Designing your garden to include at least one “wild” section is key for providing landing spots where bird feel safe. Wild habitat has tangles of vegetation and bits of overlapping rocks and fallen branches, which can be tempting to remove or clean up when they occur in the garden. But this would not qualify as less-is-more. Retaining some of those elements (i.e. ignoring them) makes a more inviting space for birds.

A water source that gets refreshed is also important, but it doesn’t have to be a real bird bath; a bucket with a drip emitter inside that constantly refreshes the water can serve the same purpose. And of course a variety of plants that produce nectar, seeds, and fruit will mean your garden can host birds with different feeding patterns. The less-is-more lesson here is: let plants go to seed. If you manage them a lot you’ll end up with less garden-grown bird food and therefore fewer birds.

Now if you’re like me, then the idea of garden management for birds becomes more intriguing when you can focus your efforts on one species or a handful of species. If that’s the case, check out the SF Planning Department’s Green Connections Plan. Created in collaboration with Nature in the City (of the Green Hairstreak Project that I mentioned in a previous post), the Green Connections Plan is billed by the Planning Department as a strategy to make traveling through SF by foot or bike more pleasant and viable by creating routes that deliberately connect parks and open spaces. The added benefit is that these routes can be used by non-human species too. In fact each of the planned 24 routes crisscrossing the city is named for the species it’s meant to support, and many are birds.


Cedar Waxwing in John McLaren Park, photo via

One example is the sleek Cedar Waxwing, whose designated route is Page Street, from Market to Golden Gate Park (it doesn’t mean this species only lives along that route, but rather it was chosen as a representative of this Green Connection route, which is within its normal habitat).
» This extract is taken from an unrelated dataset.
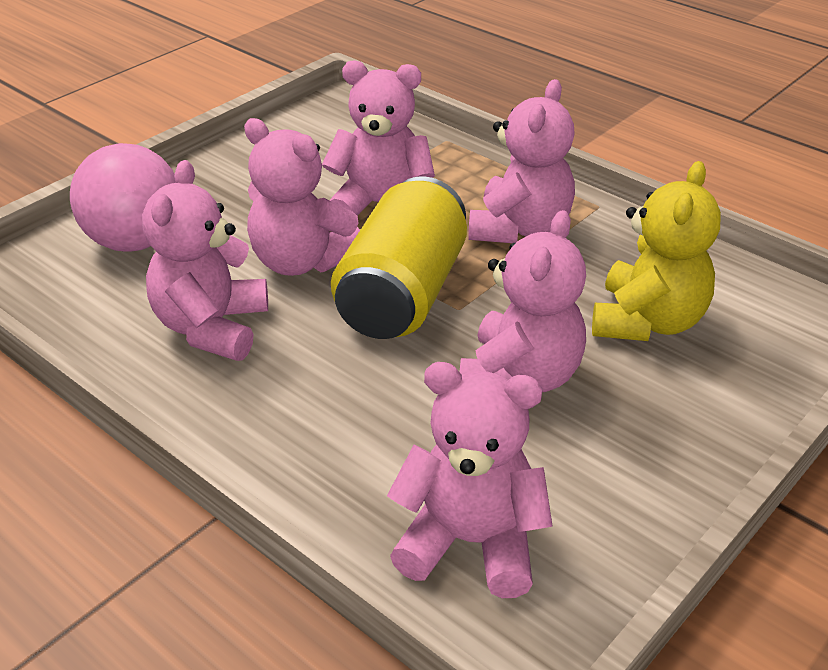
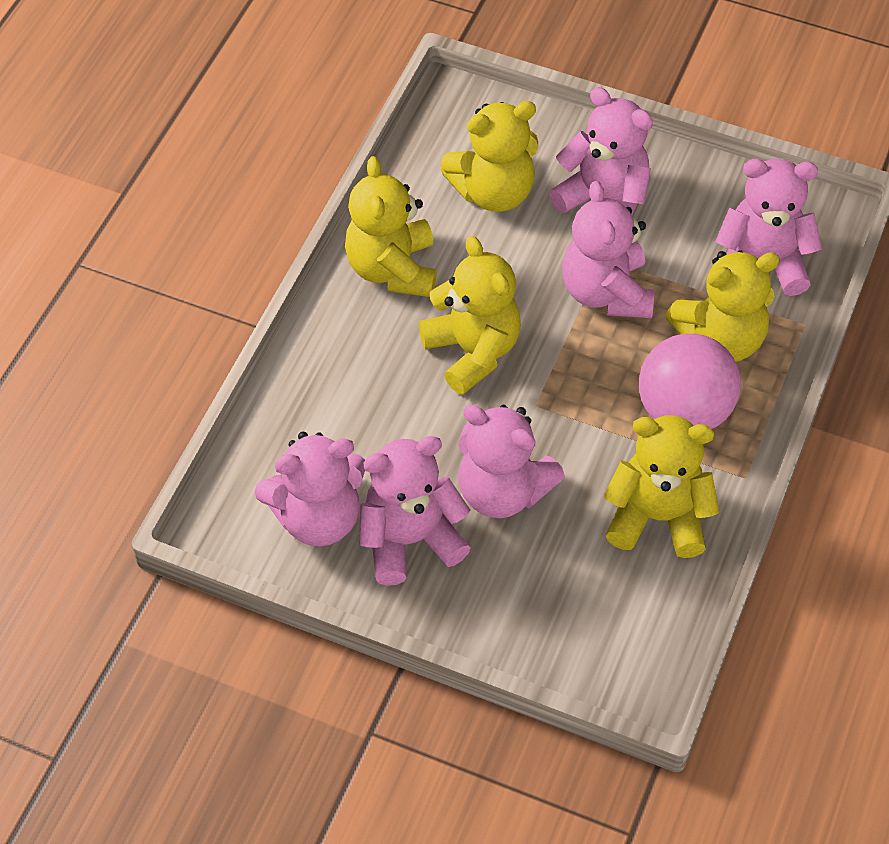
yellow can: [331,176,467,339] = 1 -> none = 0
yellow teddy bear: [592,161,721,341] = 1 -> [345,156,437,297] [419,236,521,395] [441,101,538,212] [604,415,719,558] [665,251,780,362] = 5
This bird is unusual in its largely fruit-based diet, which means there’s a manageable handful of garden plants you could plant to help support it, for example toyon and elderberry. The new SF Plant Finder, a part of the Green Connection Plan, is a fantastic gardeners’ resource that lets you explore and choose plant species with something like the Cedar Waxwing in mind. What I like about Green Connections is that it can help you choose a species to support and the plants needed to do that, and then if you practice some less-is-more maintenance, your garden can play an important role in the lives of our city birds.